Requirement = Please restate every record below word for word.

Input for this task =
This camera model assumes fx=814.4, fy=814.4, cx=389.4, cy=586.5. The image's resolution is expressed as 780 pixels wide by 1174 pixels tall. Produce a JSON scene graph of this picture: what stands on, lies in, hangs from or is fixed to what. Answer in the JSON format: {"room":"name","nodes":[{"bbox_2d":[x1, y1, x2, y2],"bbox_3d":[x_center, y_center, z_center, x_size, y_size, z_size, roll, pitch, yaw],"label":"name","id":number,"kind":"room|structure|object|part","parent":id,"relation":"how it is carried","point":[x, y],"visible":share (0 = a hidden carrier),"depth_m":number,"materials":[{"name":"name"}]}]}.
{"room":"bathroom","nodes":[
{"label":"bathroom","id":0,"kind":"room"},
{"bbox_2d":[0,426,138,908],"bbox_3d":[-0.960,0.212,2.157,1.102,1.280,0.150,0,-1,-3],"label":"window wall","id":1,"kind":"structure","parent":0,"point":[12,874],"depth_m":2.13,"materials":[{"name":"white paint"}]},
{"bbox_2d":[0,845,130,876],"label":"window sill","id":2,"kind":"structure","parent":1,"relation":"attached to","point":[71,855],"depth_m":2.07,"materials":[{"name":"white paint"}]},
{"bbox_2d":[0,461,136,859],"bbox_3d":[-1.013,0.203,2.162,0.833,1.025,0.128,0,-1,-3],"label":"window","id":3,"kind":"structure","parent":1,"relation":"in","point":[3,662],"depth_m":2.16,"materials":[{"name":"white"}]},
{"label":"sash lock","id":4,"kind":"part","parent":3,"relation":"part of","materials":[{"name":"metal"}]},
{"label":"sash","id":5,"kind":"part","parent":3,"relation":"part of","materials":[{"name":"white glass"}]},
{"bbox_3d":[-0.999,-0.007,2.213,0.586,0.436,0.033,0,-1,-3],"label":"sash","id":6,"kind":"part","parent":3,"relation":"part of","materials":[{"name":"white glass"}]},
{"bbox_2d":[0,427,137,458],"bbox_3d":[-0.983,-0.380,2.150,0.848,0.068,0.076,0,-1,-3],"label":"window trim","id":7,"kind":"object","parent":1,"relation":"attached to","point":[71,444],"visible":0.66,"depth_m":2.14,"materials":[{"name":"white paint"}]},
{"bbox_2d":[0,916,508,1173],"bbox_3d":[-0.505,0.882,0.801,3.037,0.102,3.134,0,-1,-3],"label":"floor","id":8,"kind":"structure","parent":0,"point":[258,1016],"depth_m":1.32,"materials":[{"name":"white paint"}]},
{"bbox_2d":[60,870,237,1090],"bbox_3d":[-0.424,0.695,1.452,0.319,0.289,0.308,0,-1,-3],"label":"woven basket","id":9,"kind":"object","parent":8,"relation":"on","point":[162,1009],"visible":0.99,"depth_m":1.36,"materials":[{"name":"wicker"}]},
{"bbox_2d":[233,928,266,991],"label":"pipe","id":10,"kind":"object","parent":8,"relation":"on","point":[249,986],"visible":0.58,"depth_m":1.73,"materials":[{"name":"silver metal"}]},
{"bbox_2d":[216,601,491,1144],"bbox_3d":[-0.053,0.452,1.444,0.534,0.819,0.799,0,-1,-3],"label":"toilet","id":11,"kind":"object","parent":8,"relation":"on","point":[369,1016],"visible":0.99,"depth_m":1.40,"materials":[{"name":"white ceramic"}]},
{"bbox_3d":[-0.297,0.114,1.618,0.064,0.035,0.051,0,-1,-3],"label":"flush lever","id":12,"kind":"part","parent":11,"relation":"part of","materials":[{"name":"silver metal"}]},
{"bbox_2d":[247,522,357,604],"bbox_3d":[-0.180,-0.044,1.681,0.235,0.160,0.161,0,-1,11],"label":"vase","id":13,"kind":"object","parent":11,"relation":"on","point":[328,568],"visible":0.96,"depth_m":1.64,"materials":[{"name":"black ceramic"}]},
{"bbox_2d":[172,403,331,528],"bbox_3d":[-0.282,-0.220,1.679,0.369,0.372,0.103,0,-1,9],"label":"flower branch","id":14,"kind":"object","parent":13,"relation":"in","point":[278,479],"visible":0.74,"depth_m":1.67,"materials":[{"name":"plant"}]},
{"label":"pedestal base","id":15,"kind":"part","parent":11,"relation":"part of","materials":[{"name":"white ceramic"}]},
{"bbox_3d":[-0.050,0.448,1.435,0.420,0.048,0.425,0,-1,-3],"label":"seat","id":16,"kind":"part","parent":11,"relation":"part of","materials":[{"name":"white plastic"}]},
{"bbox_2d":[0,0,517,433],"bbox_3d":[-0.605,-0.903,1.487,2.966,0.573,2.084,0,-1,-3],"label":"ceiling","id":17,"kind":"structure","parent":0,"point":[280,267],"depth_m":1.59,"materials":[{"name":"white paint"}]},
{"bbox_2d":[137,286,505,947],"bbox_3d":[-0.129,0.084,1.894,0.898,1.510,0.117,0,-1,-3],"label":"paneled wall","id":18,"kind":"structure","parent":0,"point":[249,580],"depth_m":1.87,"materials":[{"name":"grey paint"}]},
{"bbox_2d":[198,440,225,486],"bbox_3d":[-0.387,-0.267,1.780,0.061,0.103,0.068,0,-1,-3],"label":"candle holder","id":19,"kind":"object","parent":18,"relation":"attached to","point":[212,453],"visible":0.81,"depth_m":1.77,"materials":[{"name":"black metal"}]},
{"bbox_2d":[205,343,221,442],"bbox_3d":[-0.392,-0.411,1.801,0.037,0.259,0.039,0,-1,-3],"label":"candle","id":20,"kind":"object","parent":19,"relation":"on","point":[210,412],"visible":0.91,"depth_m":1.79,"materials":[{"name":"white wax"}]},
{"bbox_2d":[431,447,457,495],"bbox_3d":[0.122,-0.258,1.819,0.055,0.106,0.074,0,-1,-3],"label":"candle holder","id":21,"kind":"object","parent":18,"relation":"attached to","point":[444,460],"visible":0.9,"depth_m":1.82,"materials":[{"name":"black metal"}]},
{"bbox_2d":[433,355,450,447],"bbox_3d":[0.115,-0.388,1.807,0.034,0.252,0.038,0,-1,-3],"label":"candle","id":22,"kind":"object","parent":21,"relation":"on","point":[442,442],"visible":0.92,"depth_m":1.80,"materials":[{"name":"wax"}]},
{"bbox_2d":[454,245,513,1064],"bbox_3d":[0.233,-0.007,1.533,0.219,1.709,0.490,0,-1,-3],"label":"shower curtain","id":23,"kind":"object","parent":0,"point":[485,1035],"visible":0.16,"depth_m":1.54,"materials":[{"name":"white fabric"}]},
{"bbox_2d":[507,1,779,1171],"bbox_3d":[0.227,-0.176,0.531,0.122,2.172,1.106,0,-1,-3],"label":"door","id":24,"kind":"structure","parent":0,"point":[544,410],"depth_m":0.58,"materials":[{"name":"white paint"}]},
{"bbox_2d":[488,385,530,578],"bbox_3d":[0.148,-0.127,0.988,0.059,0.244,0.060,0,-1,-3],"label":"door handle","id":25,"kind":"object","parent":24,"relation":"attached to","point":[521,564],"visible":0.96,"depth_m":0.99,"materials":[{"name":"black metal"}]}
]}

Written solution =
This camera model assumes fx=814.4, fy=814.4, cx=389.4, cy=586.5. The image's resolution is expressed as 780 pixels wide by 1174 pixels tall. Produce a JSON scene graph of this picture: what stands on, lies in, hangs from or is fixed to what. Answer in the JSON format: {"room":"name","nodes":[{"bbox_2d":[x1, y1, x2, y2],"bbox_3d":[x_center, y_center, z_center, x_size, y_size, z_size, roll, pitch, yaw],"label":"name","id":number,"kind":"room|structure|object|part","parent":id,"relation":"how it is carried","point":[x, y],"visible":share (0 = a hidden carrier),"depth_m":number,"materials":[{"name":"name"}]}]}.
{"room":"bathroom","nodes":[
{"label":"bathroom","id":0,"kind":"room"},
{"bbox_2d":[0,426,138,908],"bbox_3d":[-0.960,0.212,2.157,1.102,1.280,0.150,0,-1,-3],"label":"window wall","id":1,"kind":"structure","parent":0,"point":[12,874],"depth_m":2.13,"materials":[{"name":"white paint"}]},
{"bbox_2d":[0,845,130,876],"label":"window sill","id":2,"kind":"structure","parent":1,"relation":"attached to","point":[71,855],"depth_m":2.07,"materials":[{"name":"white paint"}]},
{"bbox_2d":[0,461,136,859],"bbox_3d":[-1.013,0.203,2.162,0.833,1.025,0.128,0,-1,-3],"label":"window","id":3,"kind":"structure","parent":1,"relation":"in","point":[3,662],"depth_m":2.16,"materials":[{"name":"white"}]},
{"label":"sash lock","id":4,"kind":"part","parent":3,"relation":"part of","materials":[{"name":"metal"}]},
{"label":"sash","id":5,"kind":"part","parent":3,"relation":"part of","materials":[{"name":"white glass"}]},
{"bbox_3d":[-0.999,-0.007,2.213,0.586,0.436,0.033,0,-1,-3],"label":"sash","id":6,"kind":"part","parent":3,"relation":"part of","materials":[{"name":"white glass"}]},
{"bbox_2d":[0,427,137,458],"bbox_3d":[-0.983,-0.380,2.150,0.848,0.068,0.076,0,-1,-3],"label":"window trim","id":7,"kind":"object","parent":1,"relation":"attached to","point":[71,444],"visible":0.66,"depth_m":2.14,"materials":[{"name":"white paint"}]},
{"bbox_2d":[0,916,508,1173],"bbox_3d":[-0.505,0.882,0.801,3.037,0.102,3.134,0,-1,-3],"label":"floor","id":8,"kind":"structure","parent":0,"point":[258,1016],"depth_m":1.32,"materials":[{"name":"white paint"}]},
{"bbox_2d":[60,870,237,1090],"bbox_3d":[-0.424,0.695,1.452,0.319,0.289,0.308,0,-1,-3],"label":"woven basket","id":9,"kind":"object","parent":8,"relation":"on","point":[162,1009],"visible":0.99,"depth_m":1.36,"materials":[{"name":"wicker"}]},
{"bbox_2d":[233,928,266,991],"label":"pipe","id":10,"kind":"object","parent":8,"relation":"on","point":[249,986],"visible":0.58,"depth_m":1.73,"materials":[{"name":"silver metal"}]},
{"bbox_2d":[216,601,491,1144],"bbox_3d":[-0.053,0.452,1.444,0.534,0.819,0.799,0,-1,-3],"label":"toilet","id":11,"kind":"object","parent":8,"relation":"on","point":[369,1016],"visible":0.99,"depth_m":1.40,"materials":[{"name":"white ceramic"}]},
{"bbox_3d":[-0.297,0.114,1.618,0.064,0.035,0.051,0,-1,-3],"label":"flush lever","id":12,"kind":"part","parent":11,"relation":"part of","materials":[{"name":"silver metal"}]},
{"bbox_2d":[247,522,357,604],"bbox_3d":[-0.180,-0.044,1.681,0.235,0.160,0.161,0,-1,11],"label":"vase","id":13,"kind":"object","parent":11,"relation":"on","point":[328,568],"visible":0.96,"depth_m":1.64,"materials":[{"name":"black ceramic"}]},
{"bbox_2d":[172,403,331,528],"bbox_3d":[-0.282,-0.220,1.679,0.369,0.372,0.103,0,-1,9],"label":"flower branch","id":14,"kind":"object","parent":13,"relation":"in","point":[278,479],"visible":0.74,"depth_m":1.67,"materials":[{"name":"plant"}]},
{"label":"pedestal base","id":15,"kind":"part","parent":11,"relation":"part of","materials":[{"name":"white ceramic"}]},
{"bbox_3d":[-0.050,0.448,1.435,0.420,0.048,0.425,0,-1,-3],"label":"seat","id":16,"kind":"part","parent":11,"relation":"part of","materials":[{"name":"white plastic"}]},
{"bbox_2d":[0,0,517,433],"bbox_3d":[-0.605,-0.903,1.487,2.966,0.573,2.084,0,-1,-3],"label":"ceiling","id":17,"kind":"structure","parent":0,"point":[280,267],"depth_m":1.59,"materials":[{"name":"white paint"}]},
{"bbox_2d":[137,286,505,947],"bbox_3d":[-0.129,0.084,1.894,0.898,1.510,0.117,0,-1,-3],"label":"paneled wall","id":18,"kind":"structure","parent":0,"point":[249,580],"depth_m":1.87,"materials":[{"name":"grey paint"}]},
{"bbox_2d":[198,440,225,486],"bbox_3d":[-0.387,-0.267,1.780,0.061,0.103,0.068,0,-1,-3],"label":"candle holder","id":19,"kind":"object","parent":18,"relation":"attached to","point":[212,453],"visible":0.81,"depth_m":1.77,"materials":[{"name":"black metal"}]},
{"bbox_2d":[205,343,221,442],"bbox_3d":[-0.392,-0.411,1.801,0.037,0.259,0.039,0,-1,-3],"label":"candle","id":20,"kind":"object","parent":19,"relation":"on","point":[210,412],"visible":0.91,"depth_m":1.79,"materials":[{"name":"white wax"}]},
{"bbox_2d":[431,447,457,495],"bbox_3d":[0.122,-0.258,1.819,0.055,0.106,0.074,0,-1,-3],"label":"candle holder","id":21,"kind":"object","parent":18,"relation":"attached to","point":[444,460],"visible":0.9,"depth_m":1.82,"materials":[{"name":"black metal"}]},
{"bbox_2d":[433,355,450,447],"bbox_3d":[0.115,-0.388,1.807,0.034,0.252,0.038,0,-1,-3],"label":"candle","id":22,"kind":"object","parent":21,"relation":"on","point":[442,442],"visible":0.92,"depth_m":1.80,"materials":[{"name":"wax"}]},
{"bbox_2d":[454,245,513,1064],"bbox_3d":[0.233,-0.007,1.533,0.219,1.709,0.490,0,-1,-3],"label":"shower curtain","id":23,"kind":"object","parent":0,"point":[485,1035],"visible":0.16,"depth_m":1.54,"materials":[{"name":"white fabric"}]},
{"bbox_2d":[507,1,779,1171],"bbox_3d":[0.227,-0.176,0.531,0.122,2.172,1.106,0,-1,-3],"label":"door","id":24,"kind":"structure","parent":0,"point":[544,410],"depth_m":0.58,"materials":[{"name":"white paint"}]},
{"bbox_2d":[488,385,530,578],"bbox_3d":[0.148,-0.127,0.988,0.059,0.244,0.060,0,-1,-3],"label":"door handle","id":25,"kind":"object","parent":24,"relation":"attached to","point":[521,564],"visible":0.96,"depth_m":0.99,"materials":[{"name":"black metal"}]}
]}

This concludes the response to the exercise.